Bon père de famille et clause d’exclusion du contrat d’assurance

Cet arrêt juge que la clause stipulant que « l’assuré doit veiller en bon père de famille à la préservation et à la sécurité de l’immeuble » ne permet pas à l’assuré de connaître exactement l’étendue de la garantie, et ne répond pas aux conditions de validité exigées par l’article L. 113-1 du Code des assurances.

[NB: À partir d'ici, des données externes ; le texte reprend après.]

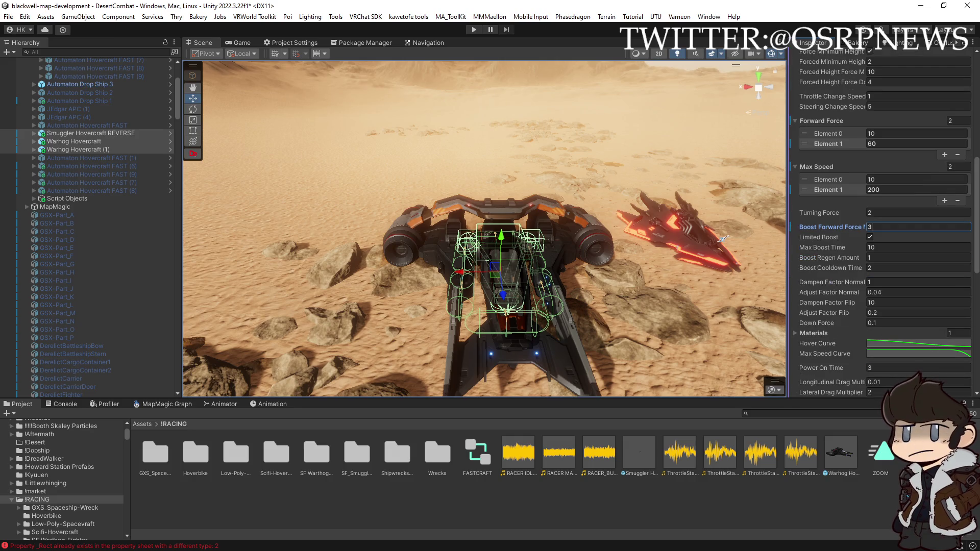
{"action": "scroll", "coordinate": [871, 247], "scroll_direction": "up", "scroll_amount": 2}
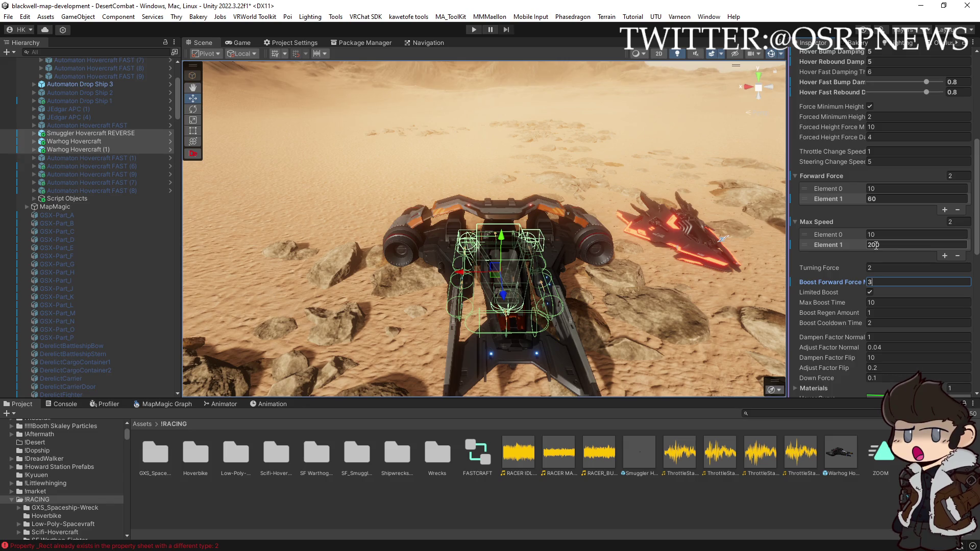
{"action": "scroll", "coordinate": [876, 247], "scroll_direction": "down", "scroll_amount": 8}
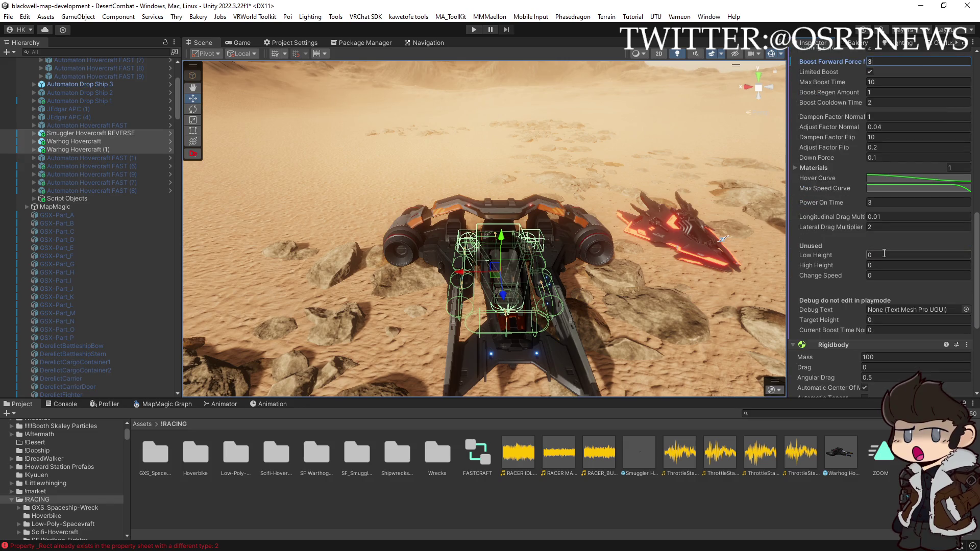
{"action": "scroll", "coordinate": [885, 253], "scroll_direction": "up", "scroll_amount": 6}
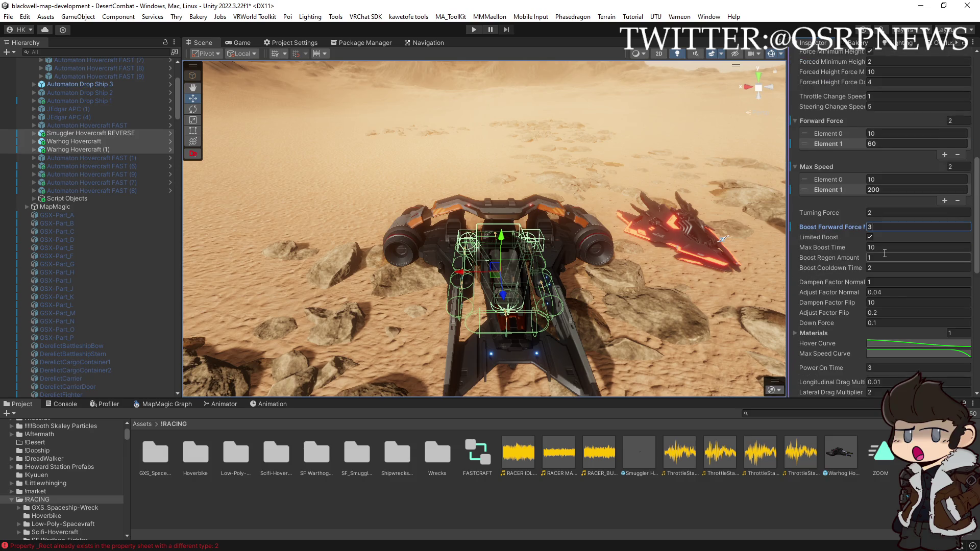
{"action": "left_click", "coordinate": [873, 189]}
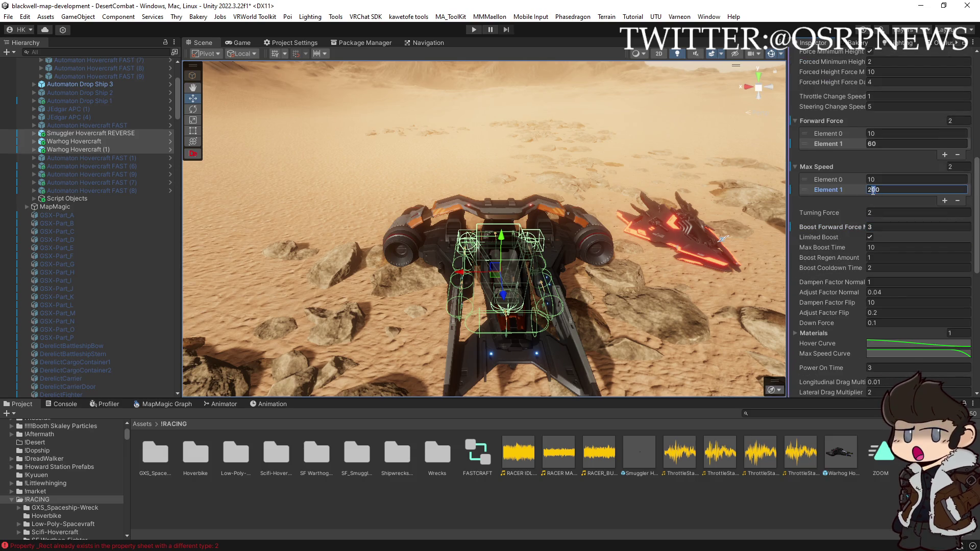
{"action": "type", "text": "250"}
{"action": "left_click", "coordinate": [866, 143]}
- Set the second Forward Force value to 100
{"action": "type", "text": "100"}
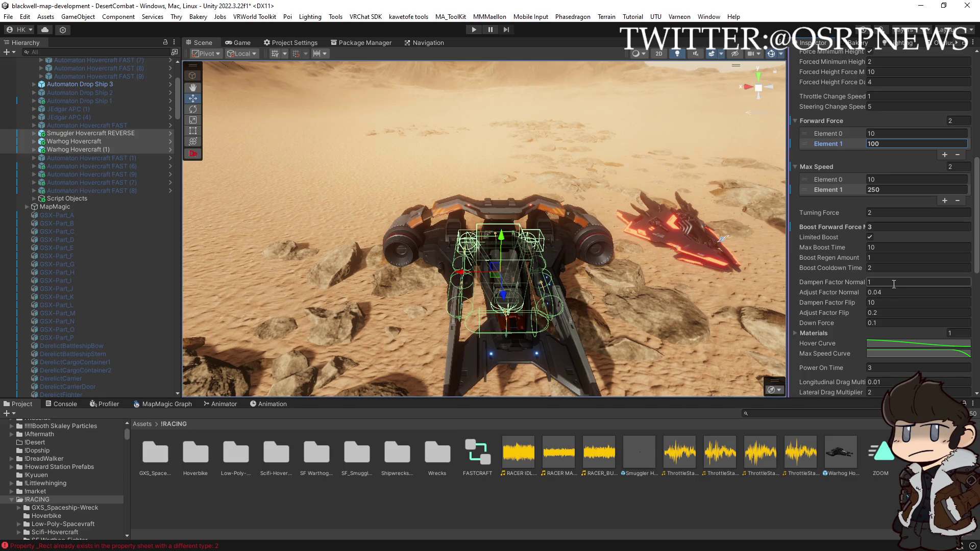
{"action": "scroll", "coordinate": [823, 303], "scroll_direction": "down", "scroll_amount": 4}
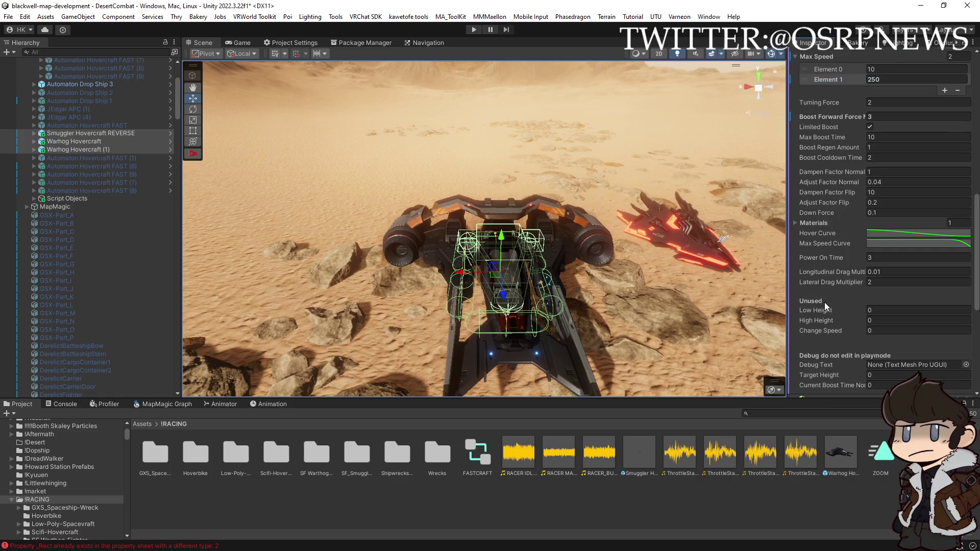
{"action": "scroll", "coordinate": [824, 301], "scroll_direction": "down", "scroll_amount": 5}
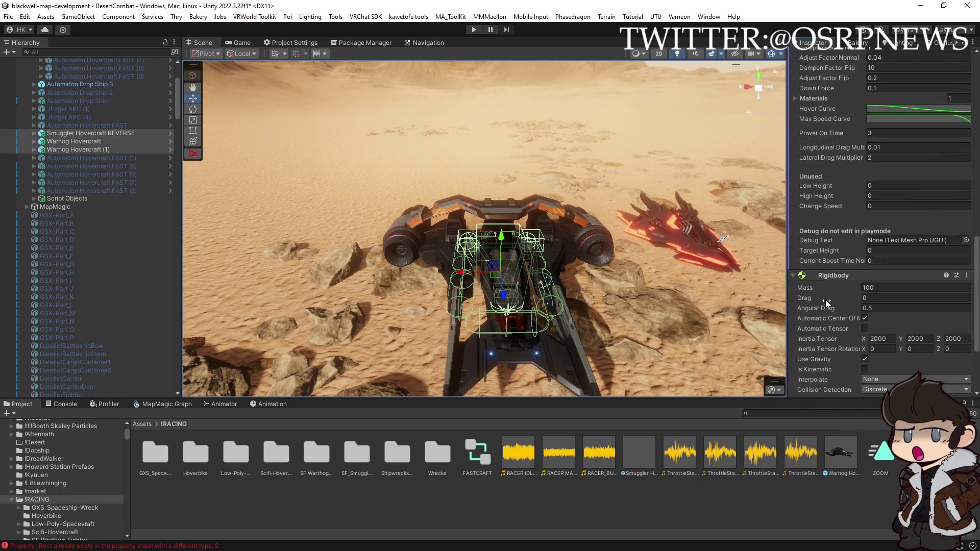
{"action": "scroll", "coordinate": [825, 299], "scroll_direction": "up", "scroll_amount": 3}
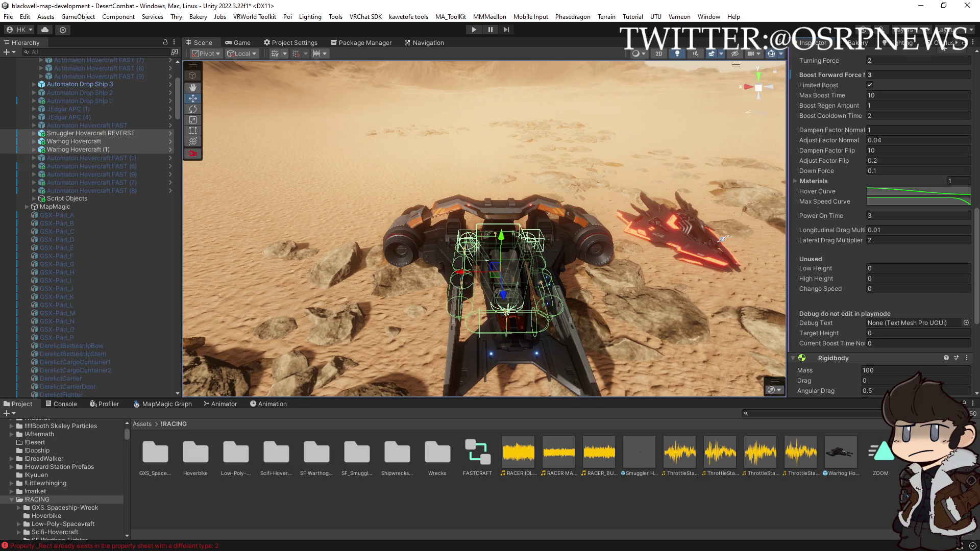
- Select the red Automaton Hovercraft Variant to show its Hover Tank Physics (Hover Range 8, Hover Force 20)
{"action": "left_click", "coordinate": [685, 244]}
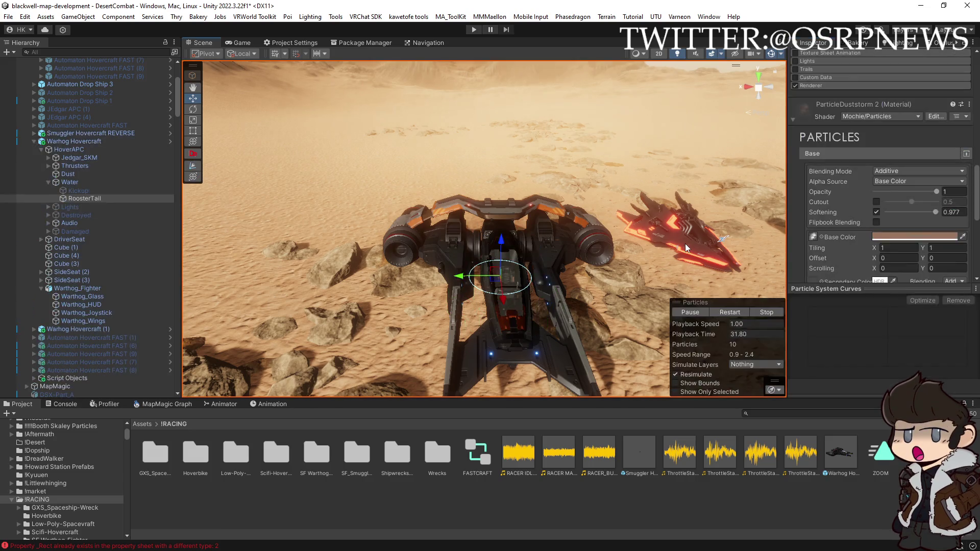
{"action": "left_click", "coordinate": [684, 242]}
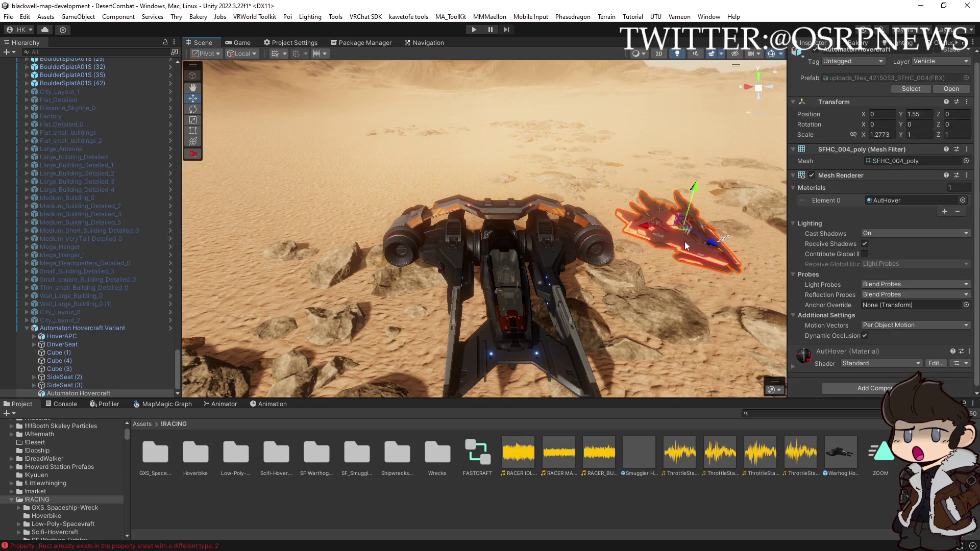
{"action": "left_click", "coordinate": [110, 327]}
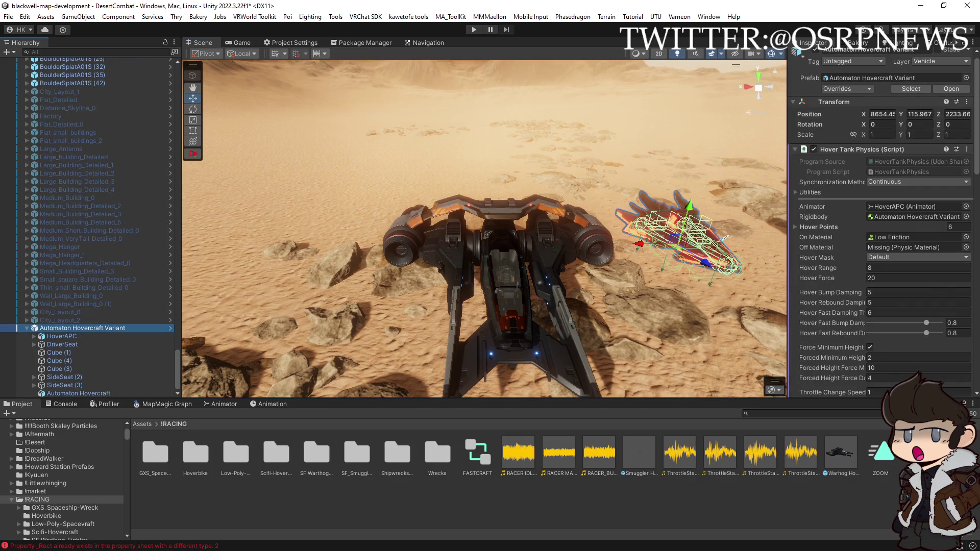
- Take a screen snip of the Automaton Hovercraft Variant's tuning values in the Inspector
{"action": "scroll", "coordinate": [882, 240], "scroll_direction": "down", "scroll_amount": 10}
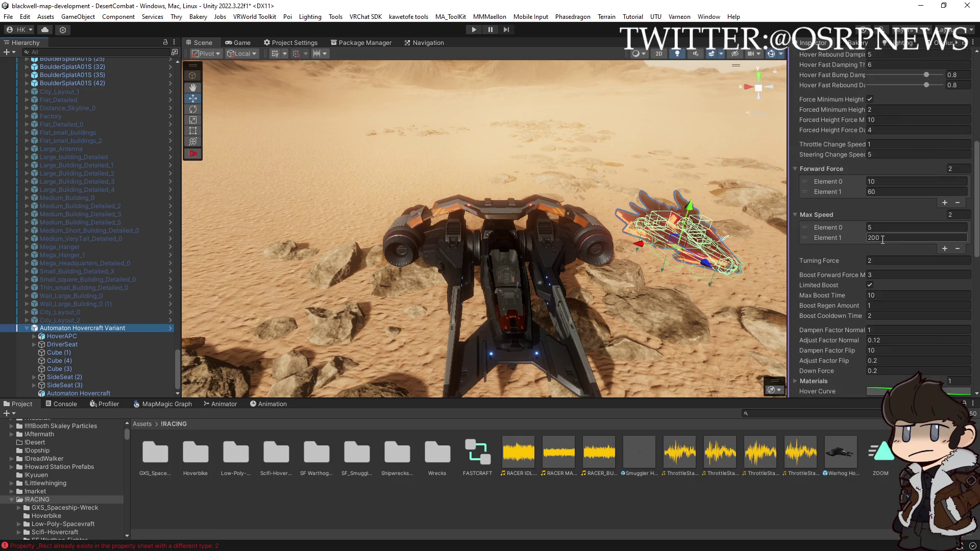
{"action": "scroll", "coordinate": [882, 240], "scroll_direction": "down", "scroll_amount": 6}
{"action": "key", "text": "super+shift+s"}
{"action": "left_click_drag", "start_coordinate": [770, 59], "coordinate": [978, 395]}
{"action": "left_click", "coordinate": [672, 164]}
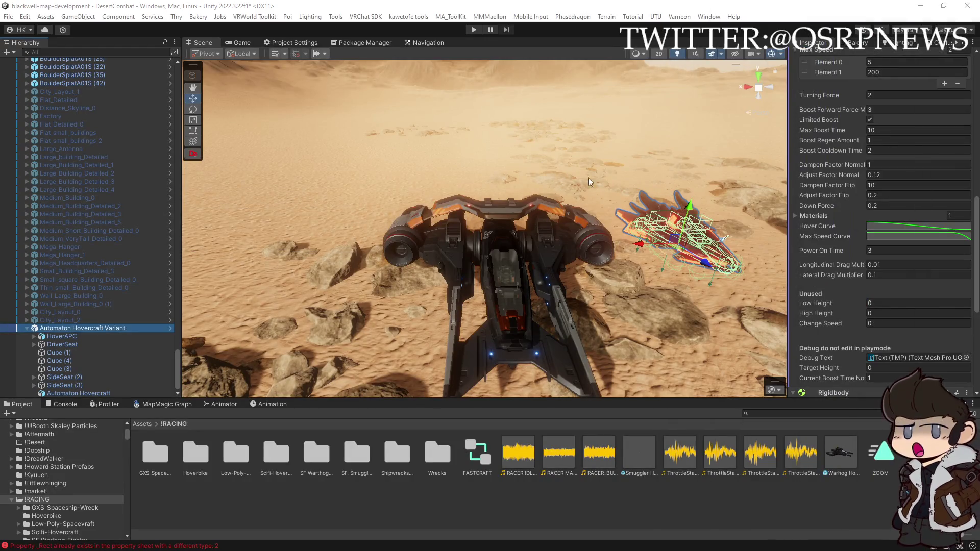
- Select the central Warhog Hovercraft and collapse its children in the Hierarchy
{"action": "left_click", "coordinate": [475, 240]}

« Vu l’article L. 113-1 du Code des assurances ;

Attendu, selon ce texte, que les clauses d’exclusion de garantie doivent être formelles et limitées ; Attendu qu’en septembre 1983, l’atelier de maroquinerie, exploité par M. Z…, a été ravagé par un incendie d’origine criminelle ; que la compagnie d’assurances Le Languedoc, aujourd’hui société Rhin et Moselle assurances, auprès de laquelle M. Z… avait souscrit une police multirisque, a refusé sa garantie ; Attendu que, pour rejeter la demande en paiement d’indemnité présentée par M. Y…, agissant en qualité de syndic de la liquidation des biens de M. Z…, la cour d’appel a retenu que l’assuré qui n’avait pas pris les précautions nécessaires pour éviter le sinistre, encourait l’exclusion de garantie prévue à l’article 8-III du contrat d’assurance ; Attendu, cependant, que cet article stipule que « l’assuré doit veiller en bon père de famille à la préservation et à la sécurité de l’immeuble » ; qu’une telle clause, qui ne permet pas à l’assuré de connaître exactement l’étendue de la garantie, ne répond pas aux conditions de validité exigées par l’article précité, dont les dispositions ont été ainsi violées ; PAR CES MOTIFS, et sans qu’il y ait lieu de statuer sur les deuxième et troisième branches du moyen :

DECLARE IRRECEVABLE le pourvoi en tant que formé par M. Z… ; CASSE ET ANNULE, dans toutes ses dispositions, l’arrêt rendu le 13 mars 1991, entre les parties, par la cour d’appel de Toulouse ; remet, en conséquence, la cause et les parties dans l’état où elles se trouvaient avant ledit arrêt et, pour être fait droit, les renvoie devant la cour d’appel de Bordeaux ; Condamne la société Rhin et Moselle assurances françaises, envers M. Y…, aux dépens et aux frais d’exécution du présent arrêt ; Ordonne qu’à la diligence de M. le procureur général près la Cour de Cassation, le présent arrêt sera transmis pour être transcrit sur les registres de la cour d’appel de Toulouse, en marge ou à la suite de l’arrêt annulé ».